-- PROBLEM DETAILS --
Copy each line of the material in which the word "space" appears.

-- DATA FOR THE TASK --

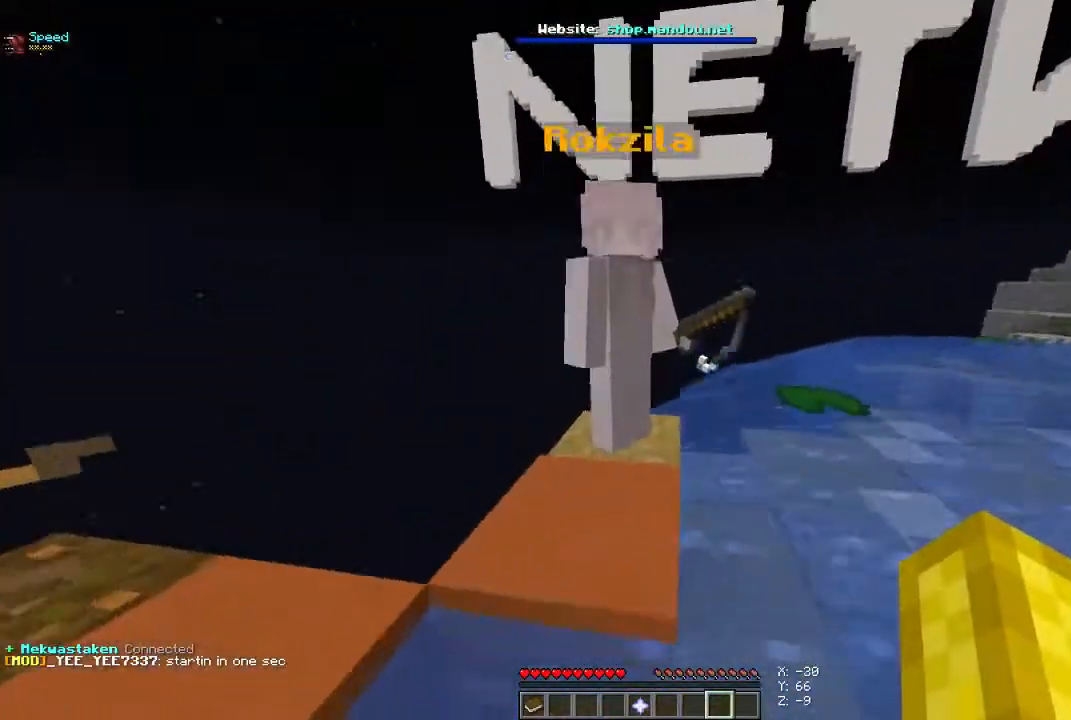
{"keys": ["a", "s", "space"], "mouse": [], "events": [[67, "s", "down"]]}
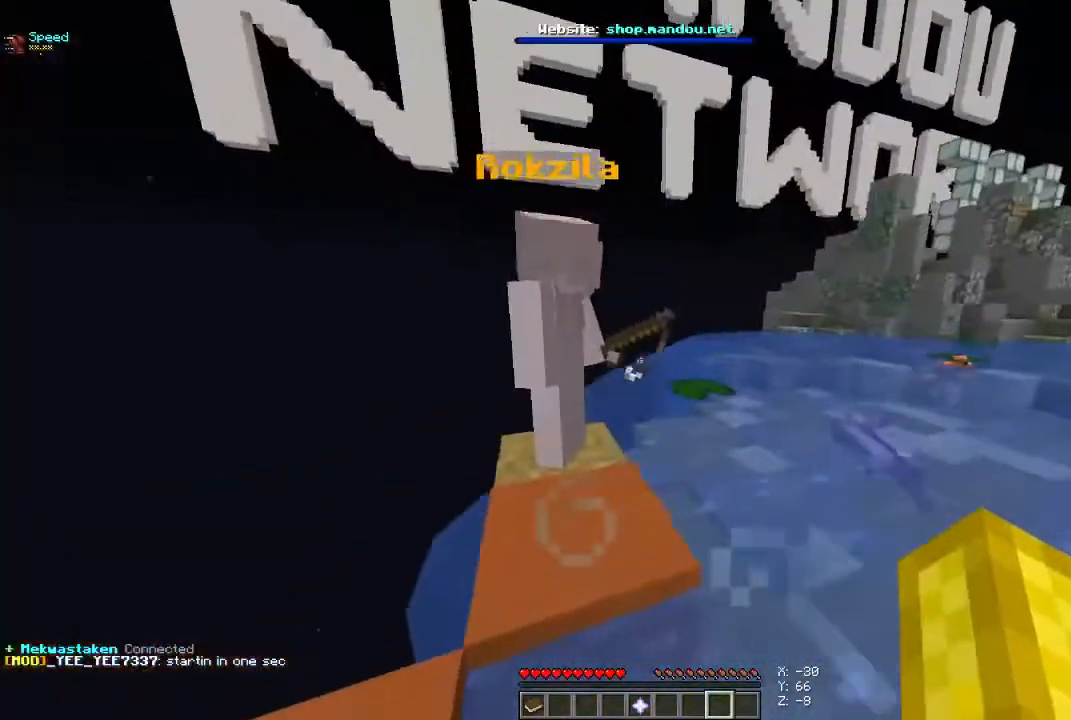
{"keys": [], "mouse": [], "events": [[167, "space", "up"], [333, "a", "up"], [467, "s", "up"]]}
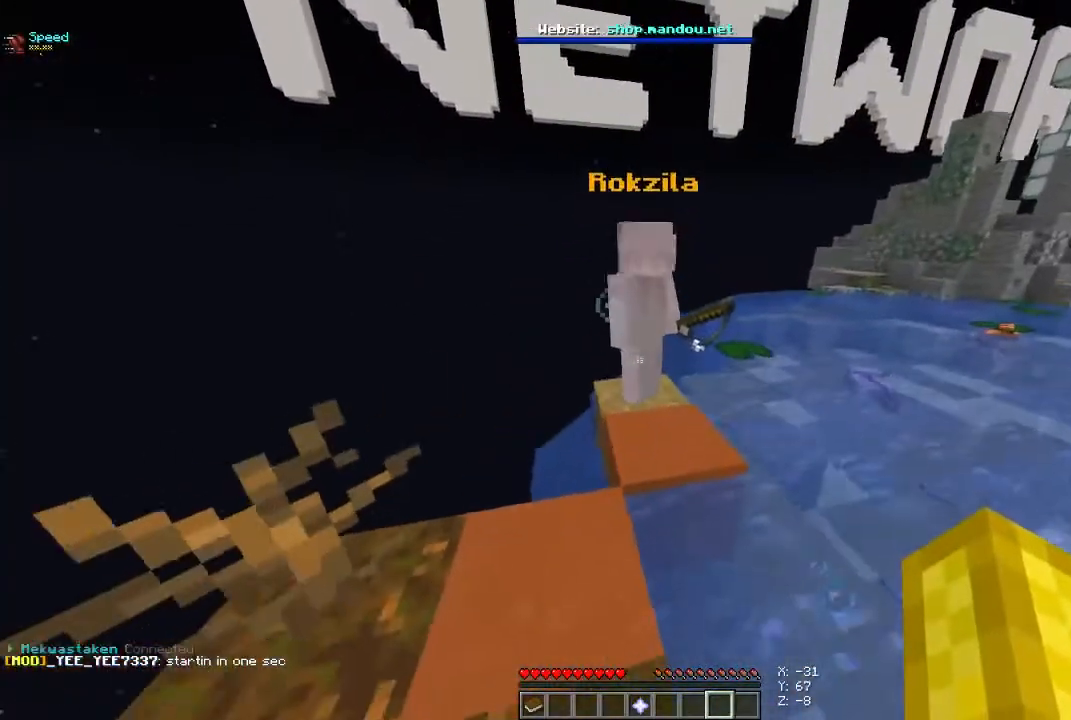
{"keys": [], "mouse": [], "events": []}
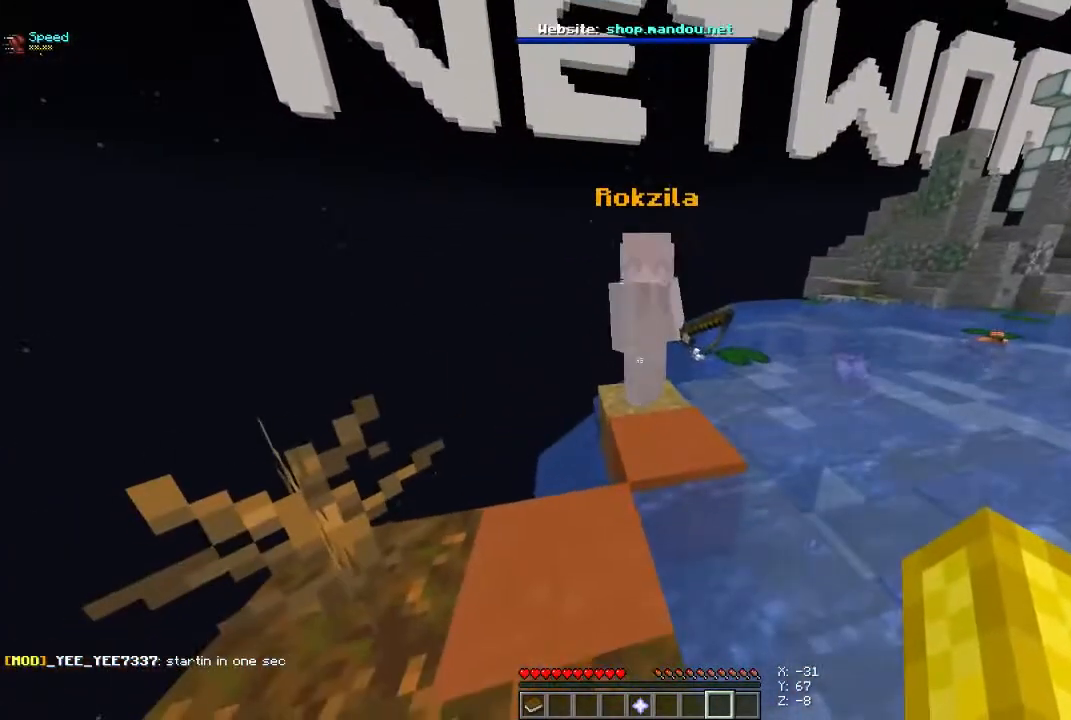
{"keys": [], "mouse": [], "events": []}
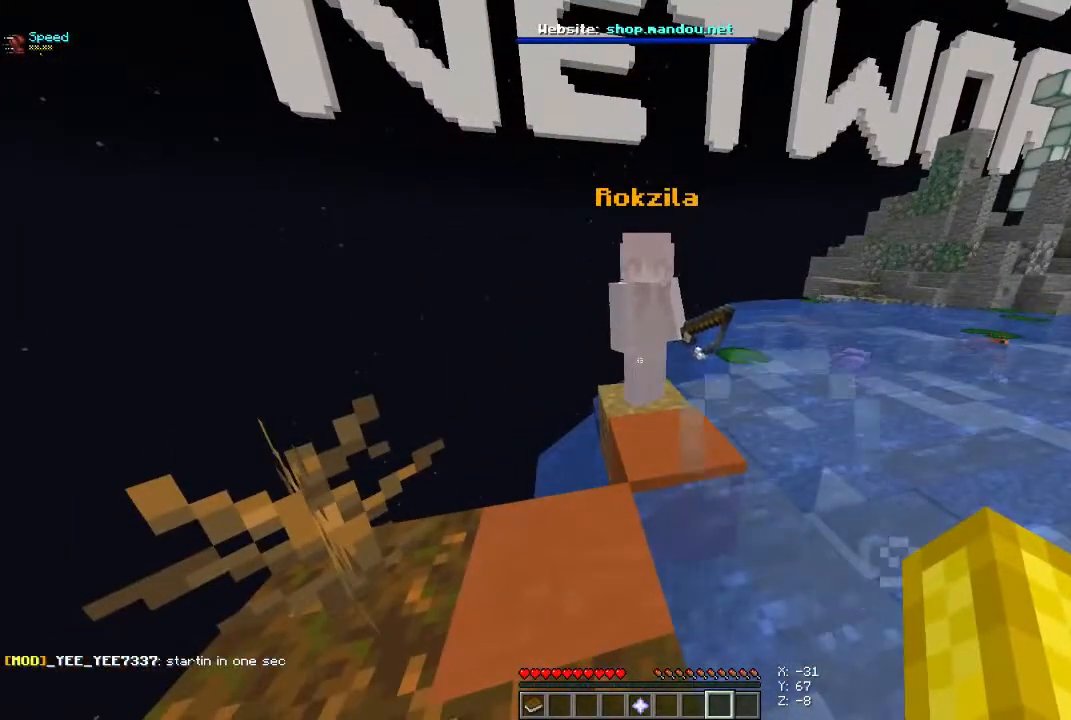
{"keys": [], "mouse": [], "events": [[233, "space", "down"], [367, "space", "up"]]}
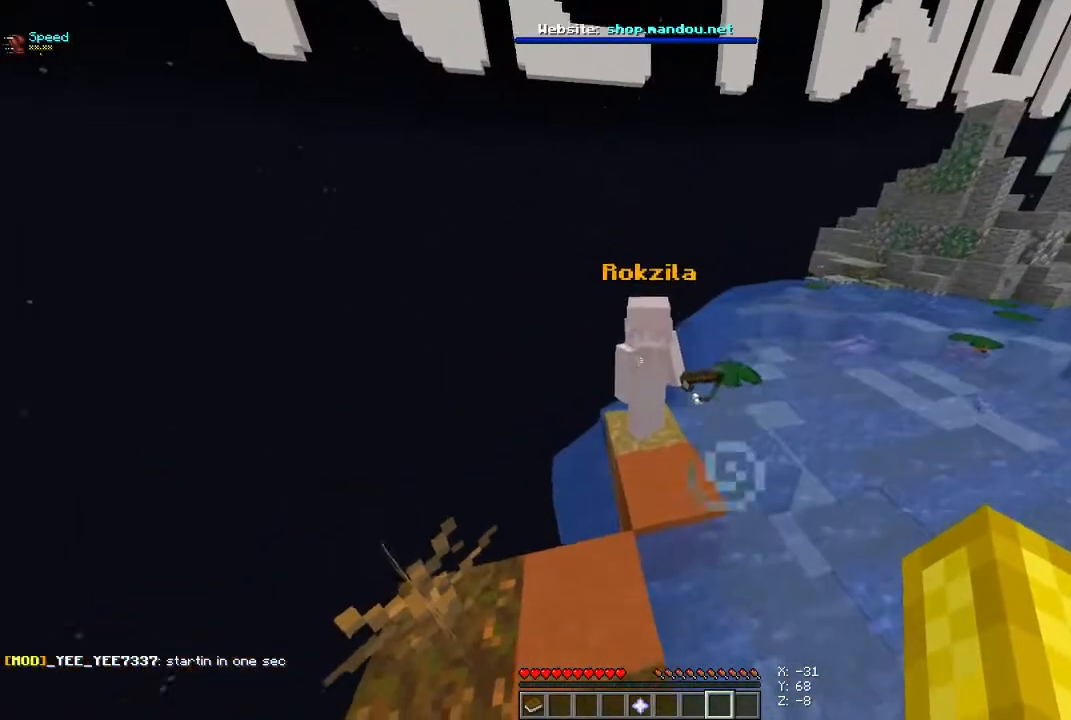
{"keys": [], "mouse": [], "events": []}
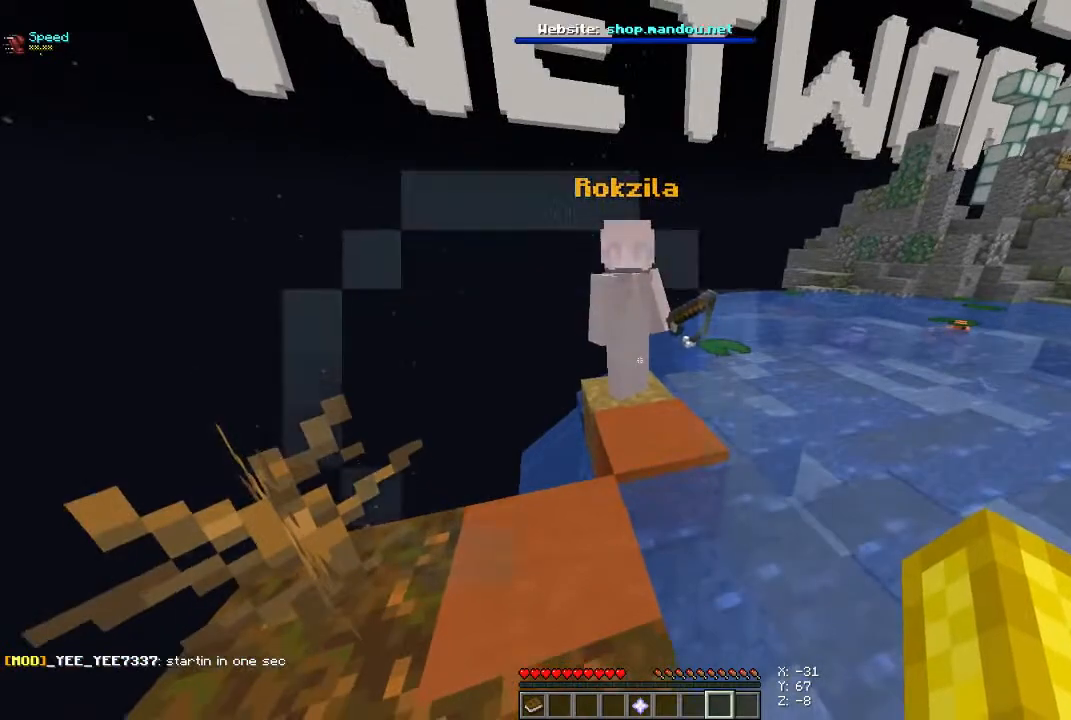
{"keys": [], "mouse": [], "events": []}
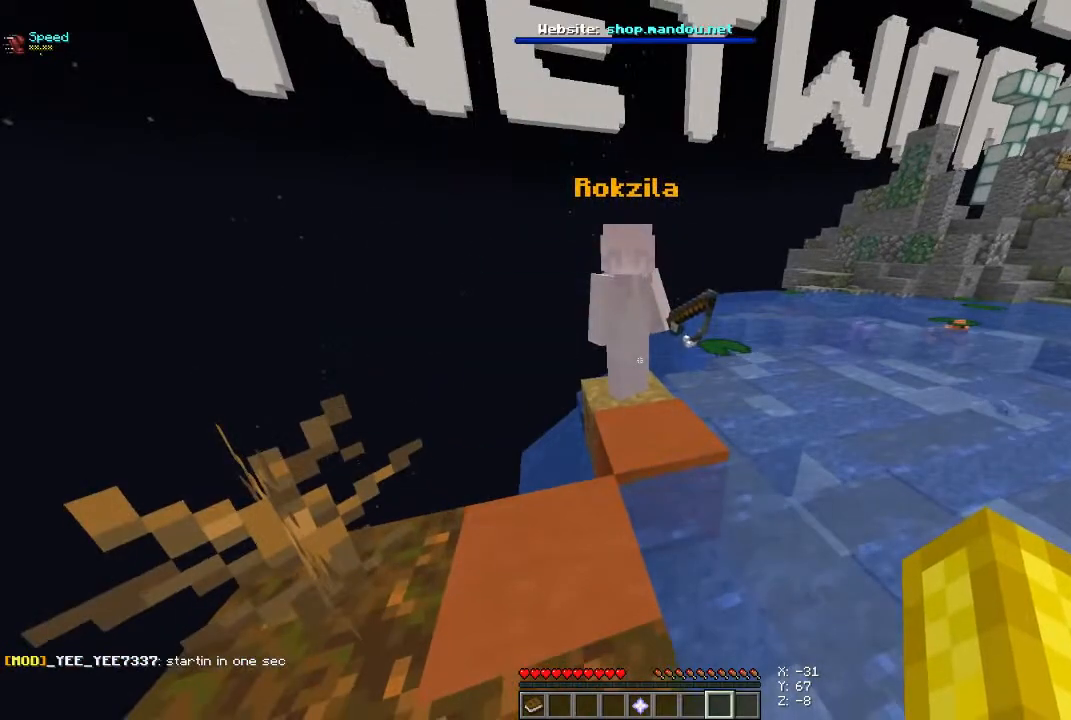
{"keys": [], "mouse": [], "events": []}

-- SOLUTION --
{"keys": ["a", "s", "space"], "mouse": [], "events": [[67, "s", "down"]]}
{"keys": [], "mouse": [], "events": [[167, "space", "up"], [333, "a", "up"], [467, "s", "up"]]}
{"keys": [], "mouse": [], "events": [[233, "space", "down"], [367, "space", "up"]]}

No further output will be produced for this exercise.